DEGREE: BS, kinesiology, College of Public Health, 2002
OCCUPATION: Pro practitioner
As the crowd cheers, Cleveland Cavaliers forward LeBron James drives downcourt to the basket, jumps into the air and shoves the ball through the net. But coming down, James falls to the floor, where he grabs his ankle and winces.
As soon as the referee’s whistle stops the game, Stephen Spiro, CPH ’02, the Cavaliers’ head athletic trainer, rushes from his courtside seat to attend to the basketball superstar.
James is not injured, but Spiro advises him to take a break from the game to rest his leg.
“There’s no secret formula to preventing injuries,” Spiro says. “If a guy lands on someone’s foot, I can’t prevent an ankle sprain. But what I can do is pick them up and help them heal once an injury occurs.”
Spiro doesn’t just try to prevent and respond to players’ injuries, he works to improve athletic performance, as well.
“These guys already have great skills. What I try to do is positively influence their game by a few percentage points,” he says. “If I can get them to perform even 2 percent better out on the floor, then I’m doing my job.”
That job is what Spiro was hoping for when he enrolled in Temple’s Kinesiology program. “I was looking for a way to combine medicine—my father was a physician’s assistant—and my love of sports,” he says. “Temple has a great athletic training program and great people.”

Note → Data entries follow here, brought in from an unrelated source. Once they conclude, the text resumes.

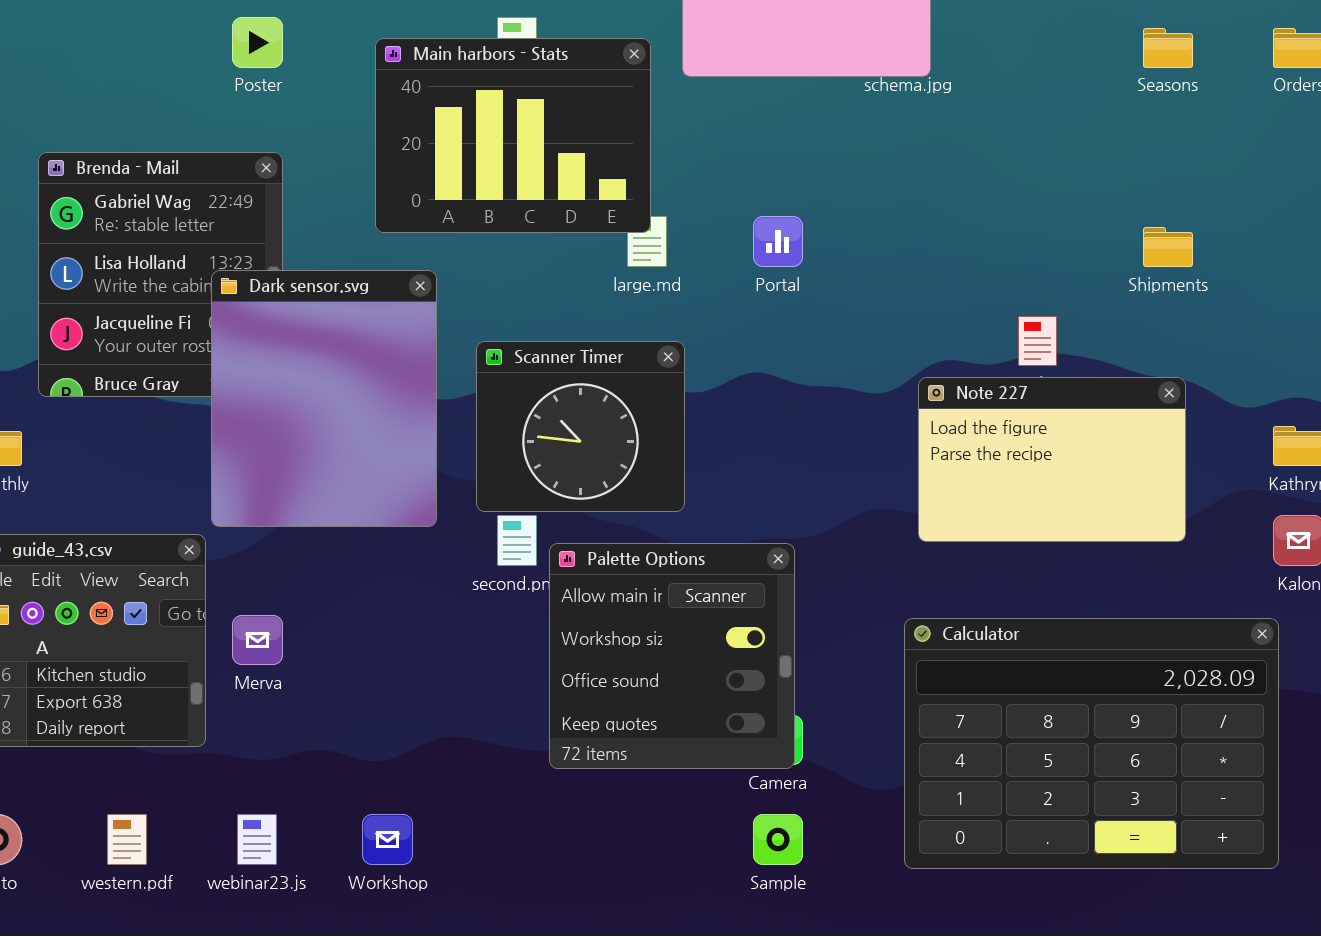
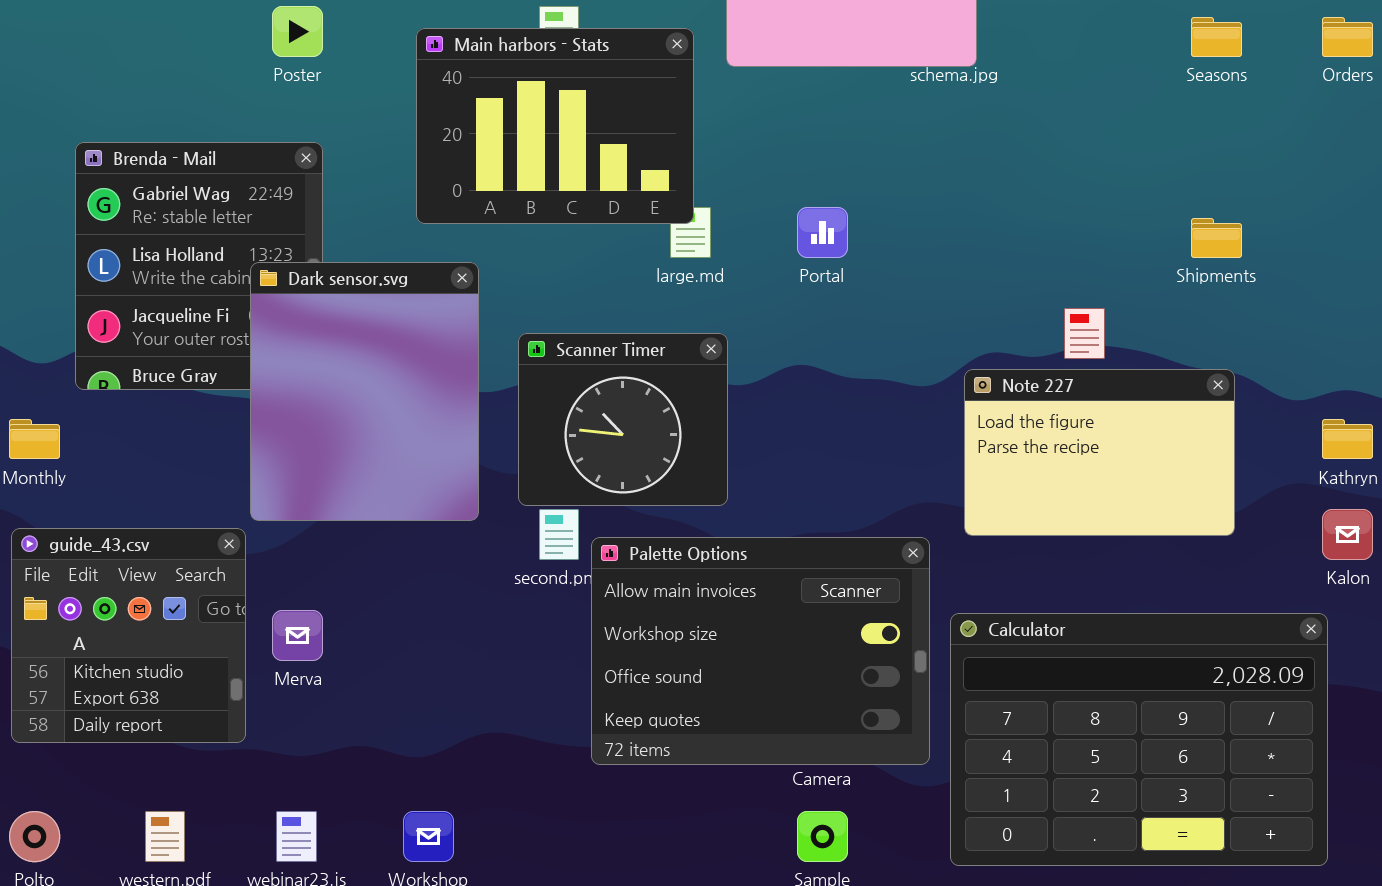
Palette Options: [549,543,795,769] -> [591,537,930,765], resized

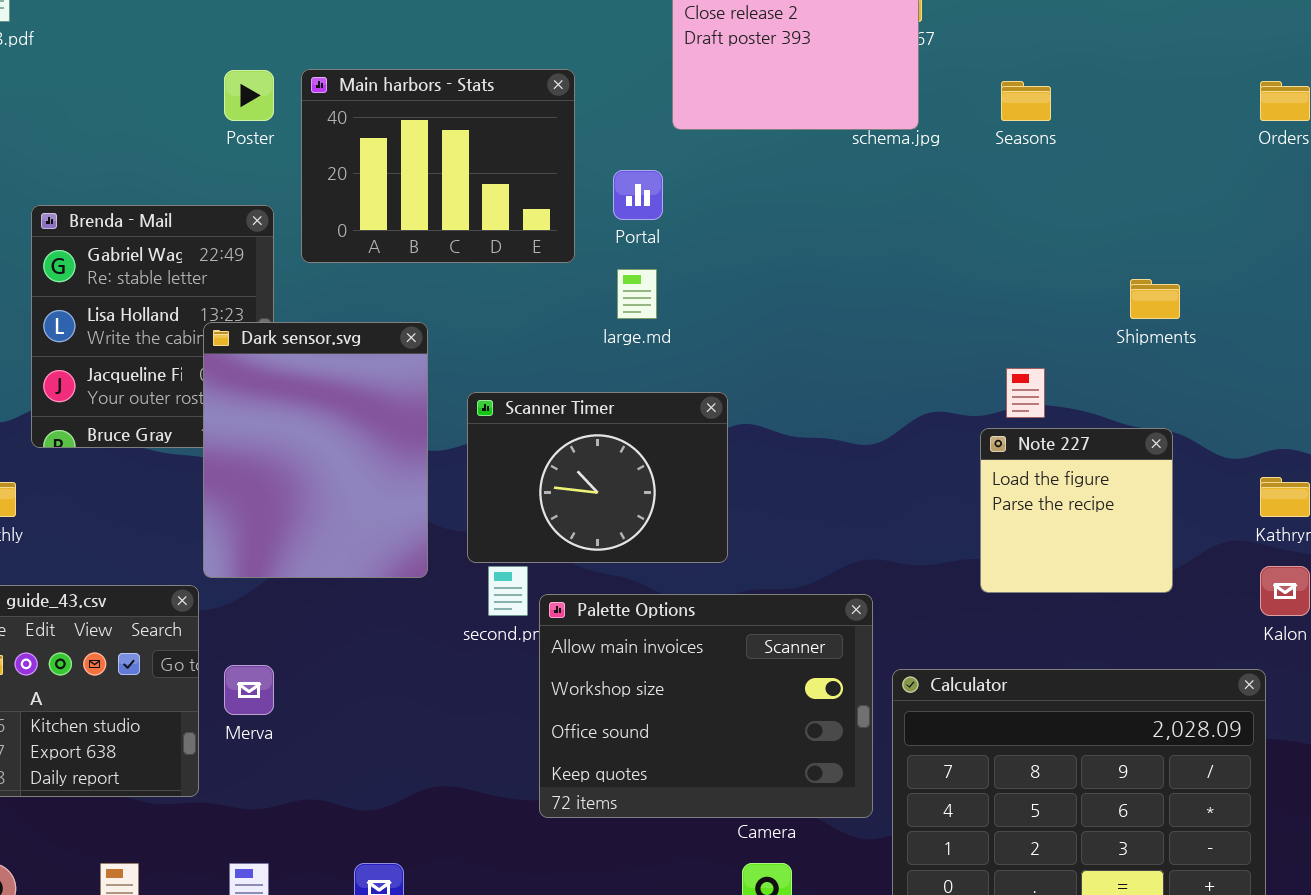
Seasons: [1191,17,1242,57] -> [1001,81,1051,121], moved
Main harbors - Stats: [416,28,694,224] -> [301,69,575,263], moved
Portal: [797,207,848,258] -> [613,170,663,220], moved
Scanner Timer: [518,333,728,506] -> [467,392,728,563], resized
Note 227: [964,369,1235,536] -> [980,428,1173,593], resized

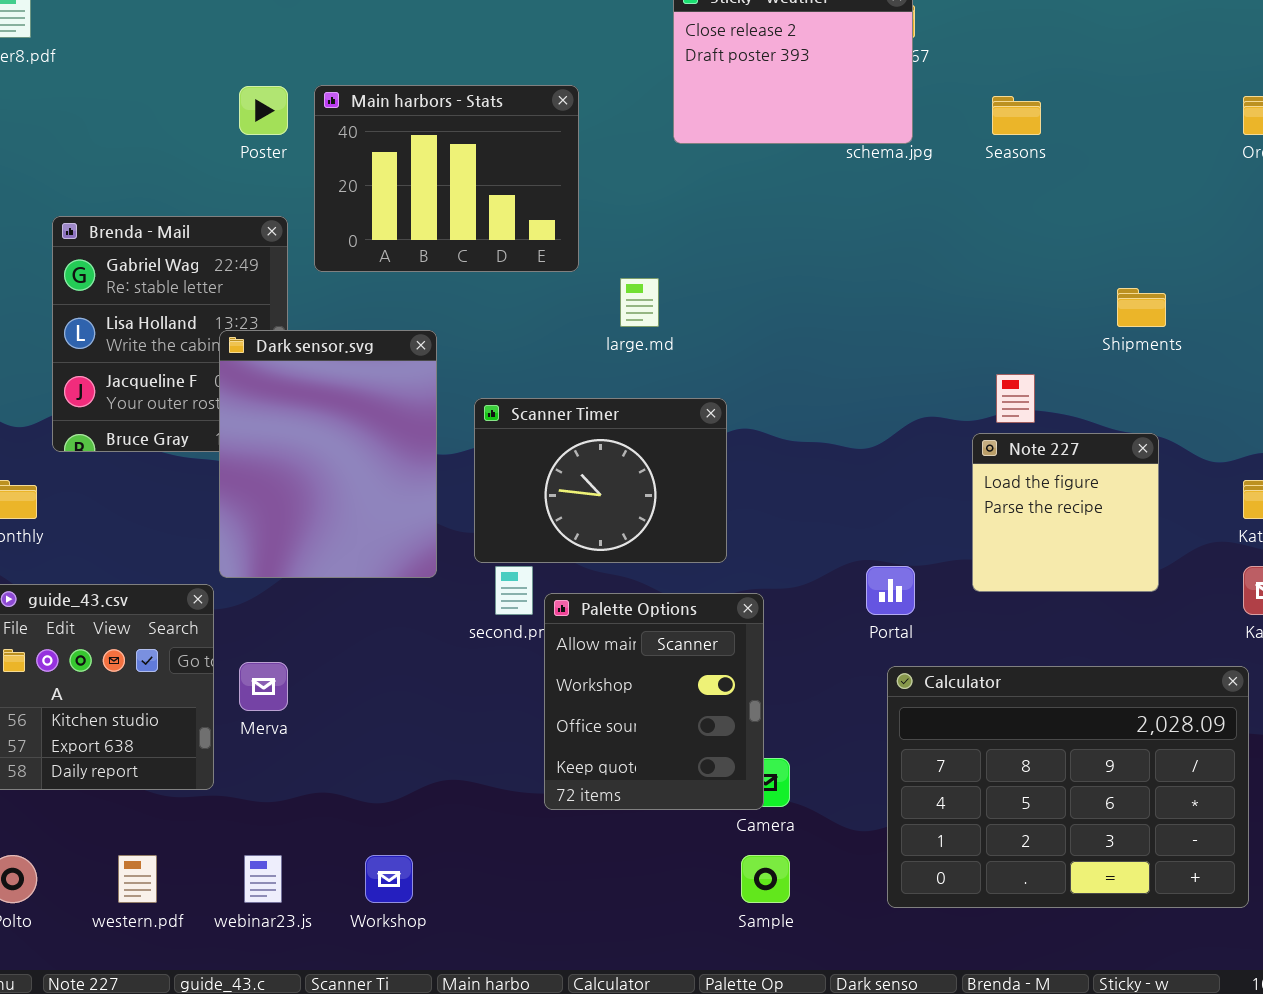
Portal: [613,170,663,220] -> [866,566,915,615], moved
Palette Options: [539,594,873,818] -> [544,593,764,810], resized

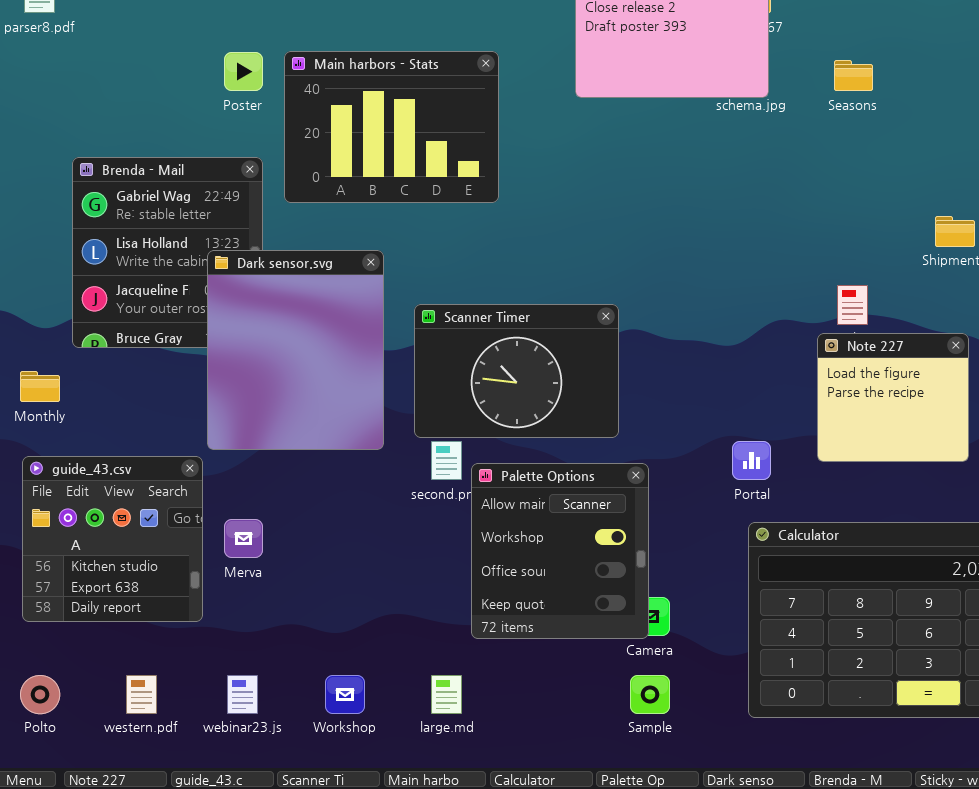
large.md: [620,278,659,327] -> [431,675,462,714], moved

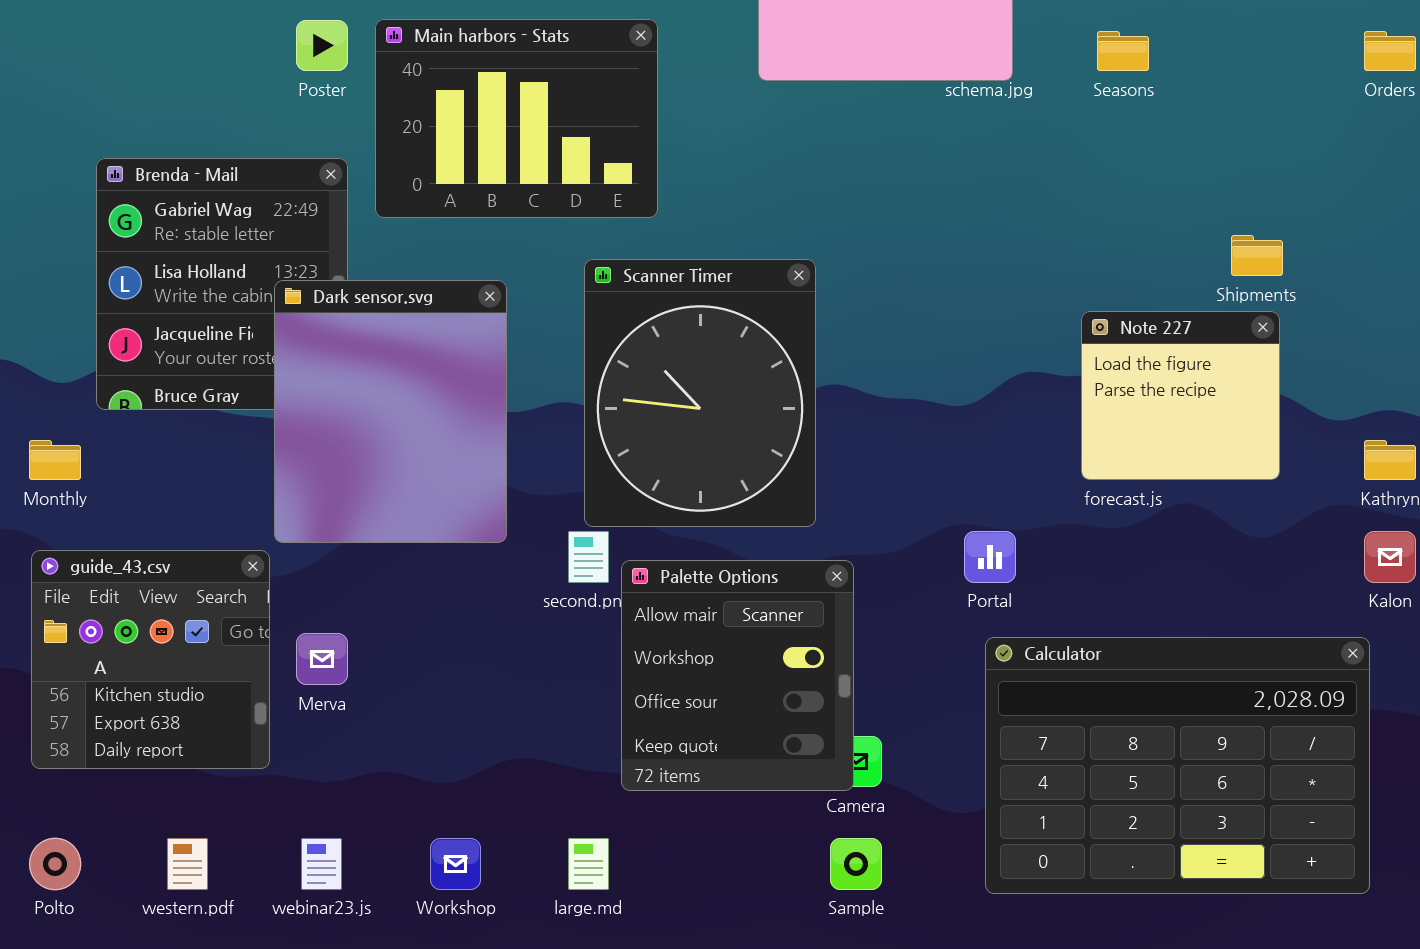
Scanner Timer: [414,304,619,438] -> [584,259,816,527], resized
Note 227: [817,333,969,462] -> [1081,311,1280,480], moved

He still considers Temple’s former men’s basketball Coach John Chaney and current Head Coach Fran Dunphy as his mentors. “I wouldn’t be here today without their love and guidance.”
Spiro went on to earn a master’s degree in sports medicine at Florida’s Miami University. After a stint in professional baseball with the Pawtucket, Rhode Island, Red Sox, he returned to Temple as an assistant athletic trainer responsible for the men’s basketball team. He joined the Cavaliers as an assistant in 2010 and was promoted to his current position in 2013.
On the sidelines at Cavaliers games, Spiro wears a tie and sweater, but when he’s at home watching sports on TV, he gets his cherry on. “I still have all my Temple shirts,” he says with a laugh. “Temple is home away from home for me.”